Padernello-Coniolo-UE: patto dello spiedo
Padernello, Coniolo e il patto dello spiedo per la conquista dell’Europa. Se si vuole, la vicenda si potrebbe riassumere così. E non sarebbe un’esagerazione, anche se lo spunto viene da uno dei molti «spiedi da asporto» solidali organizzati nel Bresciano.
L’appuntamento è per domenica 20 gennaio, nell’ambito del Mercato della Terra, rassegna di Slow Food al castello, nel borgo della Bassa. Chi vuole, in Internet trova ogni indicazione utile. Ma lo spirito dell’iniziativa va ben oltre l’occasione, affonda le radici nel cuore del Rinascimento ed ha un orizzonte che potrebbe aiutarci ad uscire dall’atmosfera sfiduciata che ci circonda.
Proviamo a risalire alla prima metà del Cinquecento. Il castello di Padernello cominciava a prendere la forma che conosciamo ora. I Martinengo, già imparentati con i Colleoni, dividevano l’attività dei due rami della casata. Da una parte quelli «della Fabbrica» che consolidavano i castelli tra campi e fiumi della Bassa, dall’altra quelli «delle Palle» che dominavano in Brescia.
Coniolo, ai confini, non era da meno. Il latifondo agrario d’origine romana tre secoli prima era diventato «Canonica regolare» e i poderi legati a Farfengo e alla Rossa erano finiti nelle mani del cardinal Alessandro Farnese, nipote di Paolo III. Giusto nel 1539 però erano affidati in commenda a Pietro Bembo, appena diventato cardinale e intellettuale di punta del Rinascimento. Se il conte Martinengo e il pensoso Bembo, che la tradizione vuole sia passato da queste parti a vedere i suoi possedimenti prima di scendere a Roma, si fossero incontrati, che avrebbero fatto?

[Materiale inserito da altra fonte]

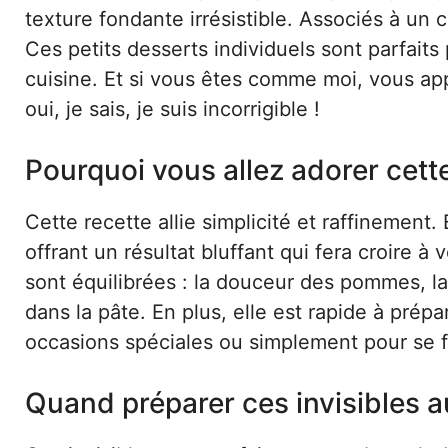
texture fondante irrésistible. Associés à un c
Ces petits desserts individuels sont parfait
cuisine. Et si vous êtes comme moi, vous ap
oui, je sais, je suis incorrigible !
Pourquoi vous allez adorer cett
Cette recette allie simplicité et raffinement.
offrant un résultat bluffant qui fera croire 
sont équilibrées : la douceur des pommes, la
dans la pâte. En plus, elle est rapide à prépa
occasions spéciales ou simplement pour se fai
Quand préparer ces invisibles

Il conte avrebbe invitato a banchetto il principe della Chiesa e avrebbe messo in tavola uno spiedo. Ora, venuti meno gli eredi della casate, lo spiedo lo allestiscono coloro che quelle terre le abitano e le vogliono far rinascere. Le due borgate hanno avuto vicende alterne ed una lunga fase di declino.

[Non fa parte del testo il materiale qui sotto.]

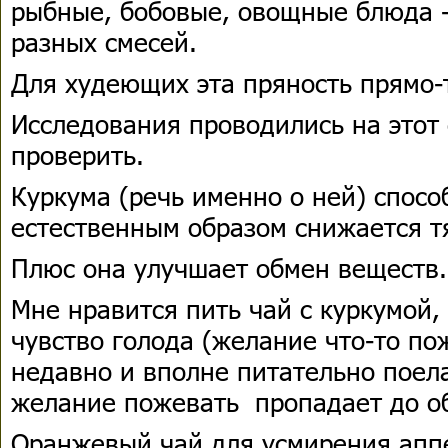
рыбные, бобовые, овощные блюда -
разных смесей.
Для худеющих эта пряность прямо-
Исследования проводились на этот 
проверить.
Куркума (речь именно о ней) способ
естественным образом снижается т
Плюс она улучшает обмен веществ.
Мне нравится пить чай с куркумой,
чувство голода (желание что-то по
недавно и вполне питательно поел
желание пожевать пропадает до о
Оранжевый чай для усмирения апп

Il castello di Padernello andava in rovina, mentre Coniolo, dopo essere passata nelle mani di famiglie tanto grandi quanto lontane - i Grimani, i Barberini, i Venier - diventava una frazione di Orzinuovi. Padernello e Coniolo, tuttavia, non hanno mai perduto la loro forte e gloriosa identità.
I volontari della Fondazione di Padernello hanno attirato l’attenzione, ben oltre i confini bresciani, per il miracolo del castello risorto. Ma anche a Coniolo, i Carbonari - hanno scelto di chiamarsi così - non sono da meno. Ponendo la base prima alla storica tenuta Rossa e poi nella Cascina Abbazia, si sono dati da fare per la rinascita della comunità: per il restauro della chiesa e la ristrutturazione dell’oratorio, per finanziare le opere di Kalima, l’associazione che aiuta don Piero, missionario bresciano in Mozambico, e per molte altre iniziative. Cuore del sodalizio è la Festa di San Camillo, che si celebra il 14 luglio (curiosa coincidenza di date, per i rapporti tra nobiltà e popolo).
Ora i volontari delle due borgate hanno stretto alleanza: generosamente si danno una mano ogni volta che serve. E già questo meriterebbe una doppia sottolineatura: due paesi che hanno una storia gloriosa e antica smentiscono ogni luogo comune su campanilismi, rivalità e diffidenze identitarie, andando contro l’aria che tira, impregnata dallo slogan «prima noi e i nostri». Lo spiedo di domenica - che avrà repliche anche a febbraio, marzo e aprile - è la dichiarazione ufficiale di questo patto solidale. Ed ha un ulteriore importante scopo: recuperare fondi per accedere ad un progetto europeo che ha come obiettivo proprio la rinascita dei borghi e dei loro territori.
Il finanziamento Ue mira a sostenere la vita dei centri più piccoli, salvaguardando ambiente e tradizioni, e creando opportunità di lavoro per i giovani. Si tratta, infatti, di uno dei molti progetti che l’Unione europea finanzia, che talvolta sembrano ritagliati a misura per la situazione italiana, ma che gli italiani ignorano.
È la contraddizione che spesso neppure cogliamo nella sua evidente insensatezza: ci arrabbiamo con l’Europa che non ci lascia fare debiti, oltre ai molti che già abbiamo, e intanto non sappiamo andare a prendere i cospicui fondi che la stessa Europa ci mette a disposizione. Non è vero che l’Ue ostacola le identità locali, semmai le aiuta a non rinchiudersi in se stesse fino a soffocare.